= Задание a =
Ответьте по тексту для чтения:
(i) В каком городе исполнение двух строчек популярного романса показалось и очень характерным, и очень стыдным?
(ii) Какую строчку все, по тексту, лишь шепотком подпевали?
(iii) Какие имена наперерыв предлагали новорожденному младенцу?

= Текст для чтения =

§ §

Надеюсь, что я не буду неверно понят, если сознаюсь, что в Риге мне наше «фронтовое» исполнение двух строчек популярного романса вдруг показалось и очень характерным, но и очень стыдным.
Нет, не о павшей монархии затосковало мое сердце в Риге, и не от революции оно отрекалось, а просто вдруг поняло, что было в первые революционные дни в русских душах слишком много легкочувствия и в русских умах слишком много легкомыслия. Было у нас у всех без исключения вообще слишком легко на душе, а должно было быть прежде всего очень ответственно и очень страшно.
Временное правительство с невероятною лёгкостью принимало бразды правления, старые, седые генералы, за ними и истинно боевые офицеры с невероятною лёгкостью отрекались от монархии, вся армия с невероятною легкостью переходила к новым формам жизни, толпы сибирских мужиков и сотни кадровых офицеров с невероятною лёгкостью записывались в партию с.-р., большевики с невероятною лёгкостью проповедовали «братанье», делегаты Сов. раб., кр. и солд. депутатов с невероятною лёгкостью произносили против них самые горячие, патриотические речи, тылы — кухни, обозы, парки, санитарные отряды — с невероятною лёгкостью клялись кровью защищать революцию, полки с невероятною легкостью оставляли позиции, лучшие, доблестные офицеры с невероятною лёгкостью гибли в добровольческих ударных частях, а правительственные комиссары с невероятною лёгкостью разрешали им гибнуть, одним словом все с невероятною лёгкостью стремили свои сердца в неведомую даль, лишь шепотком подпевая:
Чего-то нет, чего-то жаль...
Шепотком, про себя, а нужно было не так; нужно было всем, связанным с прошлым, от всего сердца и во всеуслышанье, громко пожалеть о его гибели, помянуть его добром, в своей любви к нему мужественно признаться.
Но таких настроений в те дни не было, и в том, что их не было, было отнюдь не только единодушное приятие бескровной революции, как многим тогда казалось, а было нечто совершенное иное — ложный стыд, отсутствие гражданского мужества, собственной мысли и ужасная, наследственная стадность.
Все как один многоголосо суетились вокруг новорожденного младенца, готовясь к крестинам, наперерыв предлагали имена: социалистическая! федеративная! демократическая! — и никто не помнил, что от родов умерла мать, и никто не чувствовал, что всякая смерть, как праведника, так и преступника, обязывает к тишине, ответственности и сосредоточенности...
От штаба к штабу носились красно офлаженные автомобили, скакали красногривые тройки, всюду веяли красные знамена, всюду красно звенели оркестры, взвивались красноречивые тосты и раздавались магические слова: «за землю и волю», «без аннексий и контрибуций», «за самоопределение народов».
Помню, как и я скакал, как и я говорил речи, как сам кричал солдатам «смертникам», шедшим занимать позиции: «за землю и волю», «без аннексий и контрибуций»!.. Всё это я, как и все, делал с абсолютною искренностью, с пренебрежением всякой опасности и с готовностью на всякую жертву. Нам так важно казалось прокричать это «за свободную Россию», «за землю и волю», «за конец последней войны», что мы кричали об этом под огнем немецких винтовок с брустверов передовых окопов и в тылу с ораторских трибун, по которым постреливали большевики.

§ §

= Записи =
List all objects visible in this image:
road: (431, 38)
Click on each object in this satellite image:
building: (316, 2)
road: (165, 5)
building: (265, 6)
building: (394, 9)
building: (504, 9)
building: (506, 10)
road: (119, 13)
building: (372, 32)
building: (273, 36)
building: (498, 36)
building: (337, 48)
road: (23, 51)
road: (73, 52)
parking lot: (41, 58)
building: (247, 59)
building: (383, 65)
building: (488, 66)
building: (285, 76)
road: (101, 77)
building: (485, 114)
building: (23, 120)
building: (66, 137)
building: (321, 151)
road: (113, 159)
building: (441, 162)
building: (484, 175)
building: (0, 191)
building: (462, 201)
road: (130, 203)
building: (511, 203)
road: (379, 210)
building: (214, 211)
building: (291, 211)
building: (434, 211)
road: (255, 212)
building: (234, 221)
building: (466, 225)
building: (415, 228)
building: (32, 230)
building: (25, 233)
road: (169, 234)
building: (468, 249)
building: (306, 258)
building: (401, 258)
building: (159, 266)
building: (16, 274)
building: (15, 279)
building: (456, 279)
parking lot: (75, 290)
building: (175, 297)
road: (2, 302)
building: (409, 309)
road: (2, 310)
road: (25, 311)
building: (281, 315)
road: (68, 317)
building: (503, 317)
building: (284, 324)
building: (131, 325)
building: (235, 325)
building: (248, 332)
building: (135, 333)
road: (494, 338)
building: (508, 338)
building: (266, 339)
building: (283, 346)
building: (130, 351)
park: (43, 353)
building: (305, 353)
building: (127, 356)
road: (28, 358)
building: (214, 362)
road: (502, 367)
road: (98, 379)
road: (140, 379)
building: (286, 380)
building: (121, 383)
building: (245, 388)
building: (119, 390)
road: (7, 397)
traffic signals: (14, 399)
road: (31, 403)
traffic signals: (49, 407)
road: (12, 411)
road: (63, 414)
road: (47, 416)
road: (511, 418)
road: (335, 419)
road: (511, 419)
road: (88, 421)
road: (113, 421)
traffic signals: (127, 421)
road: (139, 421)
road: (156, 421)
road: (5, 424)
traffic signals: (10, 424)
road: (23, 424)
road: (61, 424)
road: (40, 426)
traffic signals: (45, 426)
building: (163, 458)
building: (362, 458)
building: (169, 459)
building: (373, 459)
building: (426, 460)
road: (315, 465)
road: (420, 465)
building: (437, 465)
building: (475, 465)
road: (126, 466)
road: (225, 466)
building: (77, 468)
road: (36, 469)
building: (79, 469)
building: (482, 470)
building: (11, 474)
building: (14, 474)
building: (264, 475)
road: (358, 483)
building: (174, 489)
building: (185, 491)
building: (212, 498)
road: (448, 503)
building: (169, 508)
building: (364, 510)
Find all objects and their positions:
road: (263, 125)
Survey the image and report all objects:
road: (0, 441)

§ §

= Задание b =
Перепишите дословно записи с самой первой строки по строку, содержащую «building: (15, 279)», включая обе крайние.

= Решение a =
(i) В Риге.
(ii) «Чего-то нет, чего-то жаль...»
(iii) Социалистическая, федеративная, демократическая.

= Решение b =
List all objects visible in this image:
road: (431, 38)
Click on each object in this satellite image:
building: (316, 2)
road: (165, 5)
building: (265, 6)
building: (394, 9)
building: (504, 9)
building: (506, 10)
road: (119, 13)
building: (372, 32)
building: (273, 36)
building: (498, 36)
building: (337, 48)
road: (23, 51)
road: (73, 52)
parking lot: (41, 58)
building: (247, 59)
building: (383, 65)
building: (488, 66)
building: (285, 76)
road: (101, 77)
building: (485, 114)
building: (23, 120)
building: (66, 137)
building: (321, 151)
road: (113, 159)
building: (441, 162)
building: (484, 175)
building: (0, 191)
building: (462, 201)
road: (130, 203)
building: (511, 203)
road: (379, 210)
building: (214, 211)
building: (291, 211)
building: (434, 211)
road: (255, 212)
building: (234, 221)
building: (466, 225)
building: (415, 228)
building: (32, 230)
building: (25, 233)
road: (169, 234)
building: (468, 249)
building: (306, 258)
building: (401, 258)
building: (159, 266)
building: (16, 274)
building: (15, 279)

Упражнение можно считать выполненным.